Definition talk:Recursive/Set

There are two senses of the word "recursive". There is primitive recursive, which is the linked definition, and then there is recursive in the sense of Turing ("computable" or "Turing computable"). In the latter case you would unravel the definition to "$B$ is recursive if and only if there is a Turing machine that accepts $n \in \N$ and outputs $1$ if $n \in B$ and $0$ otherwise". Every primitive recursive function is Turing computable, but the Ackermann function is Turing computable but not primitive recursive. For the sake of precision I would avoid the word "recursive", and instead say "(Turing) computable" and "primitive recursive". In the context of Godel's incompleteness theorem - we should definitely be talking about computability (which can be weakened to computable enumerability) in the sense of Turing. Caliburn (talk) 16:19, 22 May 2024 (UTC)
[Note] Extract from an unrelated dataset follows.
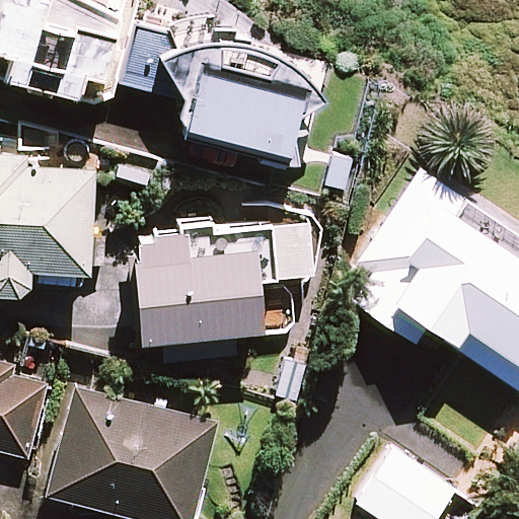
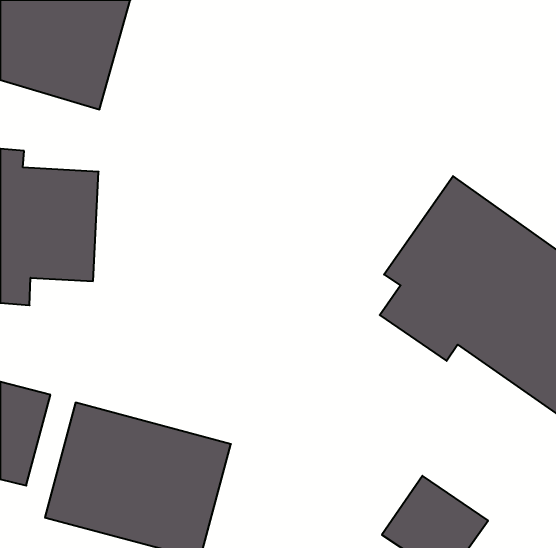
building: [121,25,325,169] -> none
building: [133,223,313,360] -> none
This page dates back from when I infodumped my Mathematical Logic course notes into $\mathsf{Pr} \infty \mathsf{fWiki}$ in one fell swoop, before we (that is to say, I) had even thought of backing up all definitions with hardcopy source works. As and when you find what these definitions are actually referred to by name, feel free to rename them as appropriate.

I have added a "no sources" template to this page (and related ones) because this is as you suggest unreliable. --prime mover (talk) 17:30, 22 May 2024 (UTC)